**Required action:** Filter the records down to the lines that hold the word "Project", and copy each of those lines.

**Data section:**
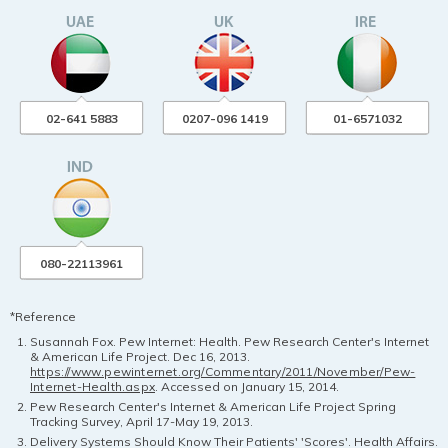
02-641 5883
0207-096 1419
01-6571032
080-22113961
*Reference
Susannah Fox. Pew Internet: Health. Pew Research Center's Internet
& American Life Project. Dec 16, 2013.
https://www.pewinternet.org/Commentary/2011/November/Pew-
Internet-Health.aspx
. Accessed on January 15, 2014.
Pew Research Center's Internet & American Life Project Spring
Tracking Survey, April 17-May 19, 2013.
Delivery Systems Should Know Their Patients' 'Scores'. Health Affairs.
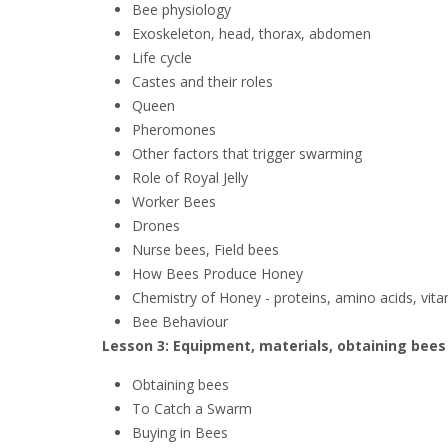
Bee physiology
Exoskeleton, head, thorax, abdomen
Life cycle
Castes and their roles
Queen
Pheromones
Other factors that trigger swarming
Role of Royal Jelly
Worker Bees
Drones
Nurse bees, Field bees
How Bees Produce Honey
Chemistry of Honey - proteins, amino acids, vita
Bee Behaviour
Lesson 3: Equipment, materials, obtaining bees
Obtaining bees
To Catch a Swarm
Buying in Bees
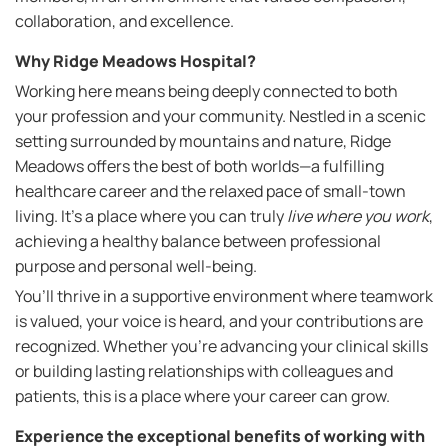
collaboration, and excellence.
Why Ridge Meadows Hospital?
Working here means being deeply connected to both
your profession and your community. Nestled in a scenic
setting surrounded by mountains and nature, Ridge
Meadows offers the best of both worlds—a fulfilling
healthcare career and the relaxed pace of small-town
living. It’s a place where you can truly
live where you work
,
achieving a healthy balance between professional
purpose and personal well-being.
You’ll thrive in a supportive environment where teamwork
is valued, your voice is heard, and your contributions are
recognized. Whether you're advancing your clinical skills
or building lasting relationships with colleagues and
patients, this is a place where your career can grow.
Experience the exceptional benefits of working with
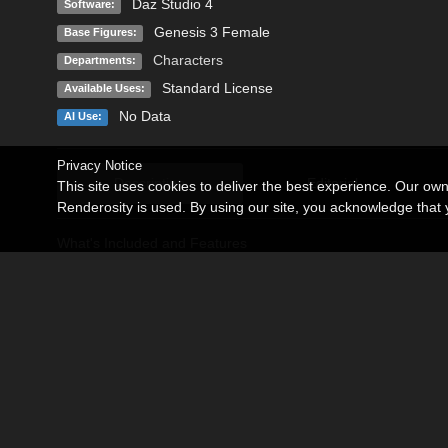
Daz Studio 4
Software:
Genesis 3 Female
Base Figures:
Characters
Departments:
Standard License
Available Uses:
No Data
AI Use:
Privacy Notice
Description
Editorial
This site uses cookies to deliver the best experience. Our ow
Renderosity is used. By using our site, you acknowledge tha
What's Included and Features
Rachel for Genesis 3 Female(s):
Rachel Body (INJ/REM)
Rachel Head. (INJ/REM)
Rachel Nipples (INJ/REM)
Rachel (INJ/REM)
Iray versions for each Material Presets:
03 Eyes color
06 Make up Options.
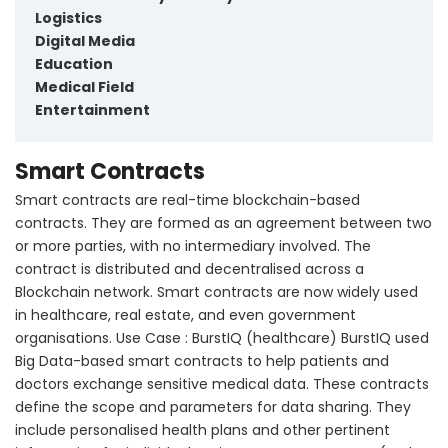
Logistics
Digital Media
Education
Medical Field
Entertainment
Smart Contracts
Smart contracts are real-time blockchain-based
contracts. They are formed as an agreement between two
or more parties, with no intermediary involved. The
contract is distributed and decentralised across a
Blockchain network. Smart contracts are now widely used
in healthcare, real estate, and even government
organisations. Use Case : BurstIQ (healthcare) BurstIQ used
Big Data-based smart contracts to help patients and
doctors exchange sensitive medical data. These contracts
define the scope and parameters for data sharing. They
include personalised health plans and other pertinent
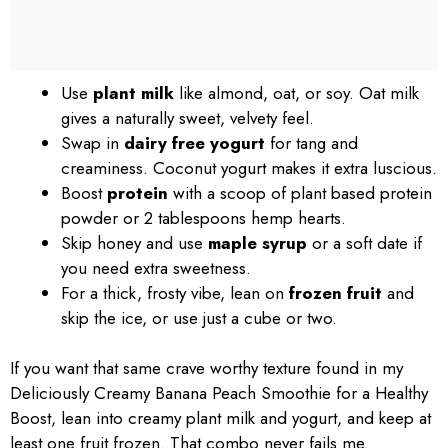
Use
plant milk
like almond, oat, or soy. Oat milk
gives a naturally sweet, velvety feel.
Swap in
dairy free yogurt
for tang and
creaminess. Coconut yogurt makes it extra luscious.
Boost
protein
with a scoop of plant based protein
powder or 2 tablespoons hemp hearts.
Skip honey and use
maple syrup
or a soft date if
you need extra sweetness.
For a thick, frosty vibe, lean on
frozen fruit
and
skip the ice, or use just a cube or two.
If you want that same crave worthy texture found in my
Deliciously Creamy Banana Peach Smoothie for a Healthy
Boost, lean into creamy plant milk and yogurt, and keep at
least one fruit frozen. That combo never fails me.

**Exercise result:**
& American Life Project. Dec 16, 2013.
Pew Research Center's Internet & American Life Project Spring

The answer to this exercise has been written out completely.